Her home.
She felt Merrick’s eyes on her and quickly tried to shake the melancholy that had begun filling her upon remembering the night she’d left, upon remembering the mother who’d made this place a haven.
The mother who was no longer.
The hand wrapped around her own tightened its grip, and when it pulled her to a stop once more, gently tugging at her to turn around, she let it.
“It wasn’t your fault, Elessia.” Merrick tried for a smile, but the darkness that now filled his eyes betrayed him.
And when a second voice—another familiar one, but this one filled with anger and resentment and disgust—broke the gentle melody floating around them, his grin collapsed completely.
Lessia spun around even before her father could finish his sentence, her heart shattering at the twisted grimace on his face.
“Of course it was her fault.” Alarin took a step toward them, and Lessia’s blood ran cold when she realized his white tunic and breeches were splattered with something dark…
Something red?
Despite the warning blaring within her, Lessia sniffed the air.
Iron overtook all the summer scents that had twined around them before.
Blood. It was blood that painted her father’s clothing—blood that ran down his hands, dripping onto the light stone lining the path as he continued to walk toward them, his amber eyes crazed as they flitted between her and Merrick.
“She killed her sister. And then she killed her mother.” Alarin stopped a few feet away, but drops of spit still landed on her face as he forced the words out. “She’s a monster.”
“No.” Lessia stumbled toward him, but Merrick’s grip on her hand held her back. “No, Father. Frelina is alive! I just saw her.”
Her father’s face crumpled with pain, before his arm shot out behind him. “If she’s alive, how do you explain the graves?”
Lessia didn’t want to look, but she couldn’t stop herself from following her father’s shaking hand, and when it revealed two white stones—one withFrelina Rantziercarved into it and the otherMiryn Rantzier, both with dark stains marring the shiny fronts—a scream burst from her lips.
“You should feel pain,” her father spat. “You killed my mate. My daughter.
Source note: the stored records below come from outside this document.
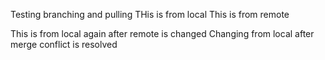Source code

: Testing branching and pulling
THis is from local
This is from remote

This is from local again after remote is changed
Changing from local after merge conflict is resolved
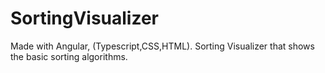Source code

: # SortingVisualizer
Made with Angular, (Typescript,CSS,HTML). Sorting Visualizer that shows the basic sorting algorithms.
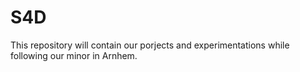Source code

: S4D
===

This repository will contain our porjects and experimentations while following our minor in Arnhem.
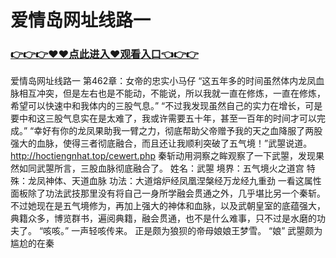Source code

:# 爱情岛网址线路一

### <a href="https://github.com/xinfue/dunp/issues/2">👉👉👉♥♥点此进入♥观看入口👈👉👉</a>

爱情岛网址线路一
第462章：女帝的忠实小马仔
    “这五年多的时间虽然体内龙凤血脉相互冲突，但是左右也是不能动，不能说，所以我就一直在修炼，一直在修炼，希望可以快速中和我体内的三股气息。”
    “不过我发现虽然自己的实力在增长，可是要中和这三股气息实在是太难了，我或许需要五十年，甚至一百年的时间才可以完成。”
    “幸好有你的龙凤果助我一臂之力，彻底帮助父帝赠予我的天之血降服了两股强大的血脉，使得三者彻底融合，而且还让我顺利突破了五气境！”武曌说道。
    http://hoctiengnhat.top/cewert.php
    秦斩动用洞察之眸观察了一下武曌，发现果然如同武曌所言，三股血脉彻底融合了。
    姓名：武曌
    境界：五气境火之道宫
    特殊：龙凤神体、天道血脉
    功法：大道熔炉经凤凰涅槃经万龙经九重劲
    一看这属性面板除了功法武技那里没有将自己一身所学融会贯通之外，几乎堪比另一个秦斩。
    不过她现在是五气境修为，再加上强大的神体和血脉，以及武朝皇室的底蕴强大，典籍众多，博览群书，遍阅典籍，融会贯通，也不是什么难事，只不过是水磨的功夫了。
    “咳咳。”
    一声轻咳传来。
    正是颇为狼狈的帝母娘娘王梦雪。
    “娘”
    武曌颇为尴尬的在秦
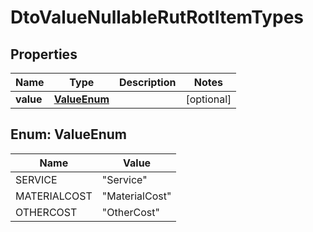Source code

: 
# DtoValueNullableRutRotItemTypes

## Properties
Name | Type | Description | Notes
------------ | ------------- | ------------- | -------------
**value** | [**ValueEnum**](#ValueEnum) |  |  [optional]


<a name="ValueEnum"></a>
## Enum: ValueEnum
Name | Value
---- | -----
SERVICE | &quot;Service&quot;
MATERIALCOST | &quot;MaterialCost&quot;
OTHERCOST | &quot;OtherCost&quot;



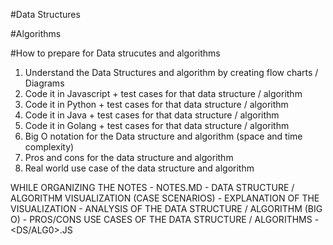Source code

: #Data Structures 

#Algorithms


#How to prepare for Data strucutes and algorithms 

1. Understand the Data Structures and algorithm by creating flow charts / Diagrams
2. Code it in Javascript + test cases for that data structure / algorithm
3. Code it in Python + test cases for that data structure / algorithm
4. Code it in Java + test cases for that data structure / algorithm
5. Code it in Golang + test cases for that data structure / algorithm
6. Big O notation for the Data structure and algorithm (space and time complexity)
7. Pros and cons for the data structure and algorithm
8. Real world use case of the data structure and algorithm


WHILE ORGANIZING THE NOTES 
    - NOTES.MD
        - DATA STRUCTURE / ALGORITHM VISUALIZATION (CASE SCENARIOS)
        - EXPLANATION OF THE VISUALIZATION
        - ANALYSIS OF THE DATA STRUCTURE / ALGORITHM (BIG O)
        - PROS/CONS USE CASES OF THE DATA STRUCTURE / ALGORITHMS
    - <DS/ALG0>.JS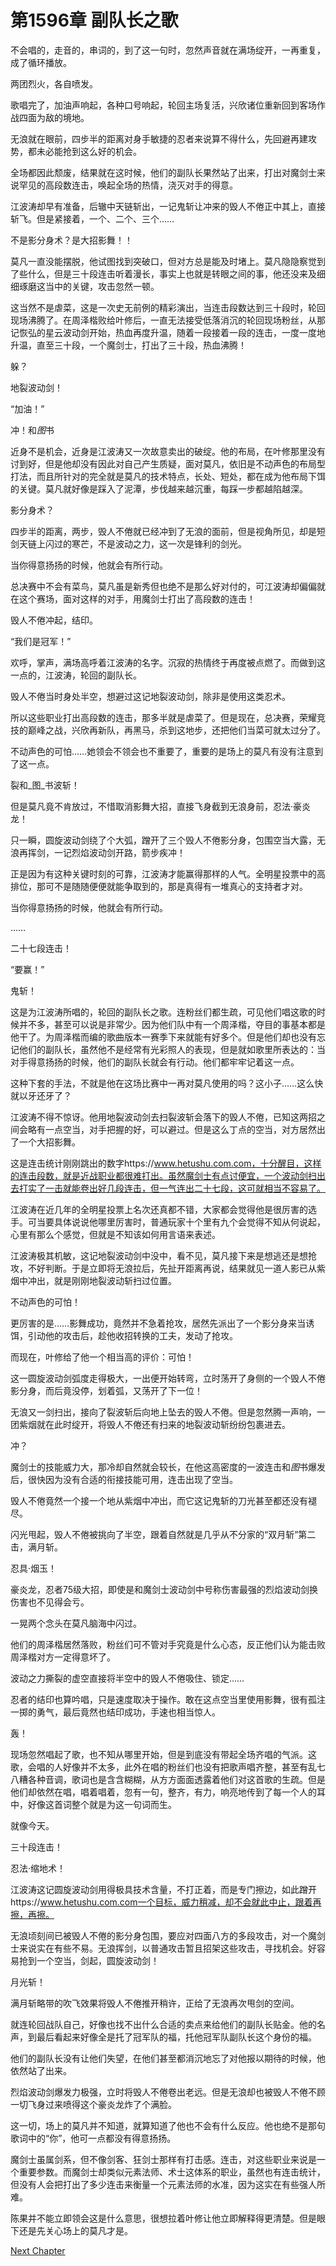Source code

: # 第1596章 副队长之歌

不会唱的，走音的，串词的，到了这一句时，忽然声音就在满场绽开，一再重复，成了循环播放。

两团烈火，各自喷发。

歌唱完了，加油声响起，各种口号响起，轮回主场复活，兴欣诸位重新回到客场作战四面为敌的境地。

无浪就在眼前，四步半的距离对身手敏捷的忍者来说算不得什么，先回避再建攻势，都未必能抢到这么好的机会。

全场都因此颓废，结果就在这时候，他们的副队长果然站了出来，打出对魔剑士来说罕见的高段数连击，唤起全场的热情，浇灭对手的得意。

江波涛却早有准备，后辙中天链斩出，一记鬼斩让冲来的毁人不倦正中其上，直接斩飞。但是紧接着，一个、二个、三个……

不是影分身术？是大招影舞！！

莫凡一直没能摆脱，他试图找到突破口，但对方总是能及时堵上。莫凡隐隐察觉到了些什么，但是三十段连击听着漫长，事实上也就是转眼之间的事，他还没来及细细琢磨这当中的关键，攻击忽然一顿。

这当然不是虐菜，这是一次史无前例的精彩演出，当连击段数达到三十段时，轮回现场沸腾了。在周泽楷败给叶修后，一直无法接受低落消沉的轮回现场粉丝，从那记恢弘的星云波动剑开始，热血再度升温，随着一段接着一段的连击，一度一度地升温，直至三十段，一个魔剑士，打出了三十段，热血沸腾！

躲？

地裂波动剑！

“加油！”

冲！和*图*书

近身不是机会，近身是江波涛又一次故意卖出的破绽。他的布局，在叶修那里没有讨到好，但是他却没有因此对自己产生质疑，面对莫凡，依旧是不动声色的布局型打法，而且所针对的完全就是莫凡的技术特点，长处、短处，都在成为他布局下饵的关键。莫凡就好像是踩入了泥潭，步伐越来越沉重，每踩一步都越陷越深。

影分身术？

四步半的距离，两步，毁人不倦就已经冲到了无浪的面前，但是视角所见，却是短剑天链上闪过的寒芒，不是波动之力，这一次是锋利的剑光。

当你得意扬扬的时候，他就会有所行动。

总决赛中不会有菜鸟，莫凡虽是新秀但也绝不是那么好对付的，可江波涛却偏偏就在这个赛场，面对这样的对手，用魔剑士打出了高段数的连击！

毁人不倦冲起，结印。

“我们是冠军！”

欢呼，掌声，满场高呼着江波涛的名字。沉寂的热情终于再度被点燃了。而做到这一点的，江波涛，轮回的副队长。

毁人不倦当时身处半空，想避过这记地裂波动剑，除非是使用这类忍术。

所以这些职业打出高段数的连击，那多半就是虐菜了。但是现在，总决赛，荣耀竞技的巅峰之战，兴欣再新队，再黑马，杀到这地步，还把他们当菜可就太过分了。

不动声色的可怕……她领会不领会也不重要了，重要的是场上的莫凡有没有注意到了这一点。

裂和_图_书波斩！

但是莫凡竟不肯放过，不惜取消影舞大招，直接飞身截到无浪身前，忍法·豪炎龙！

只一瞬，圆旋波动剑绕了个大弧，蹭开了三个毁人不倦影分身，包围空当大露，无浪再挥剑，一记烈焰波动剑开路，箭步疾冲！

正是因为有这种关键时刻的可靠，江波涛才能赢得那样的人气。全明星投票中的高排位，那可不是随随便便就能争取到的，那是真得有一堆真心的支持者才对。

当你得意扬扬的时候，他就会有所行动。

……

二十七段连击！

“要赢！”

鬼斩！

这是为江波涛所唱的，轮回的副队长之歌。连粉丝们都生疏，可见他们唱这歌的时候并不多，甚至可以说是非常少。因为他们队中有一个周泽楷，夺目的事基本都是他干了。为周泽楷而编的歌曲版本一赛季下来就能有好多个。但是他们却也没有忘记他们的副队长，虽然他不是经常有光彩照人的表现，但是就如歌里所表达的：当对手得意扬扬的时候，他们的副队长就会有行动。他们都牢牢记着这一点。

这种下套的手法，不就是他在这场比赛中一再对莫凡使用的吗？这小子……这么快就以牙还牙了？

江波涛不得不惊讶。他用地裂波动剑去扫裂波斩会落下的毁人不倦，已知这两招之间会略有一点空当，对手把握的好，可以避过。但是这么丁点的空当，对方居然出了一个大招影舞。

这是连击统计刚刚跳出的数字https://www.hetushu.com.com，十分醒目，这样的连击段数，就是近战职业都很难打出。虽然魔剑士有点讨便宜，一个波动剑扫出去打实了一击就能卷出好几段连击，但一气连出二十七段，这可就相当不容易了。

江波涛在近几年的全明星投票上名次还真都不错，大家都会觉得他是很厉害的选手。可当要具体说说他哪里厉害时，普通玩家十个里有九个会觉得不知从何说起，心里有那么个感觉，但就是不知该如何用言语来表述。

江波涛极其机敏，这记地裂波动剑中没中，看不见，莫凡接下来是想逃还是想抢攻，不好判断。于是立即将无浪拉后，先扯开距离再说，结果就见一道人影已从紫烟中冲出，就是刚刚地裂波动斩扫过位置。

不动声色的可怕！

更厉害的是……影舞成功，竟然并不急着抢攻，居然先派出了一个影分身来当诱饵，引动他的攻击后，趁他收招转换的工夫，发动了抢攻。

而现在，叶修给了他一个相当高的评价：可怕！

这一圆旋波动剑弧度走得极大，一出便开始转弯，立时荡开了身侧的一个毁人不倦影分身，而后竟没停，划着弧，又荡开了下一位！

无浪又一剑扫出，接向了裂波斩后向地上坠去的毁人不倦。但是忽然腾一声响，一团紫烟就在此时绽开，将毁人不倦还有扫来的地裂波动斩纷纷包裹进去。

冲？

魔剑士的技能威力大，那冷却自然就会较长，在他这高密度的一波连击和*图*书爆发后，很快因为没有合适的衔接技能可用，连击出现了空当。

毁人不倦竟然一个接一个地从紫烟中冲出，而它这记鬼斩的刀光甚至都还没有褪尽。

闪光甩起，毁人不倦被挑向了半空，跟着自然就是几乎从不分家的“双月斩”第二击，满月斩。

忍具·烟玉！

豪炎龙，忍者75级大招，即使是和魔剑士波动剑中号称伤害最强的烈焰波动剑换伤害也不见得会亏。

一晃两个念头在莫凡脑海中闪过。

他们的周泽楷居然落败，粉丝们可不管对手究竟是什么心态，反正他们认为能击败周泽楷对方一定得意坏了。

波动之力撕裂的虚空直接将半空中的毁人不倦吸住、锁定……

忍者的结印也算吟唱，只是速度取决于操作。敢在这点空当里使用影舞，很有孤注一掷的勇气，最后竟然也结印成功，手速也相当惊人。

轰！

现场忽然唱起了歌，也不知从哪里开始，但是到底没有带起全场齐唱的气派。这歌，会唱的人好像并不太多，此外在唱的粉丝们也没有把歌声唱齐整，甚至有乱七八糟各种音调，歌词也是含含糊糊，从方方面面透露着他们对这首歌的生疏。但是他们却依然在唱，唱着唱着，忽有一句，整齐，有力，响亮地传到了每一个人的耳中，好像这首词整个就是为这一句词而生。

就像今天。

三十段连击！

忍法·缩地术！

江波涛这记圆旋波动剑用得极具技术含量，不打正着，而是专门擦边，如此蹭开https://www.hetushu.com.com一个目标，威力稍减，却不会就此中止，跟着再擦，再擦。

无浪顷刻间已被毁人不倦的影分身包围，要应对四面八方的多段攻击，对一个魔剑士来说实在有些不易。无浪挥剑，以普通攻击暂且招架这些攻击，寻找机会。好容易抢到一个空当，剑起，圆旋波动剑！

月光斩！

满月斩略带的吹飞效果将毁人不倦推开稍许，正给了无浪再次甩剑的空间。

就连轮回战队自己，好像也找不出什么合适的卖点来给他们的副队长贴金。他的名声，到最后看起来好像全是托了冠军队的福，托他冠军队副队长这个身份的福。

他们的副队长没有让他们失望，在他们甚至都消沉地忘了对他报以期待的时候，他依然站了出来。

烈焰波动剑爆发力极强，立时将毁人不倦卷出老远。但是无浪却也被毁人不倦不顾一切飞身过来喷得这个豪炎龙炸了个满脸。

这一切，场上的莫凡并不知道，就算知道了他也不会有什么反应。他也绝不是那句歌词中的“你”，他可一点都没有得意扬扬。

魔剑士虽属剑系，但不像剑客、狂剑士那样有打击感。连击，对这些职业来说是一个重要参数。而魔剑士却类似元素法师、术士这体系的职业，虽然也有连击统计，但没有人会把打出了多少连击来衡量一个元素法师的水准，因为这实在有些强人所难。

陈果并不能立即领会这是什么意思，很想拉着叶修让他立即解释得更清楚。但是眼下还是先关心场上的莫凡才是。



[Next Chapter](%E7%AC%AC1597%E7%AB%A0%20%E5%A5%BD%E5%B1%80%EF%BC%8C%E6%97%A0%E6%B3%95%E6%94%AF%E6%92%91%E7%9A%84%E5%B1%80.md)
You should suffer like I have.”
No.
No, this was all wrong.
Lessia shook her head, barely able to see through the tears that welled up in her eyes.
Still, when her father unsheathed a sword hanging by his waist, she didn’t shrink back.
Instead, her eyes fixed on the graves of her sister and mother.
Two of the people she’d loved the most.
She did deserve this, didn’t she?
If they were dead…
If they’d truly left this realm to move on to the afterlife?
It must be her fault.
Out of the corner of her eye, she noted the sword flying through the air, the whistling sound brushing her ears, but it wasn’t until Merrick’s hand ripped from hers that she snapped her head up.
Tears spilled down her father’s cheeks as his arm fell to his side. “Now you’ll know.”
Know what? It was as if her thoughts refused to collaborate.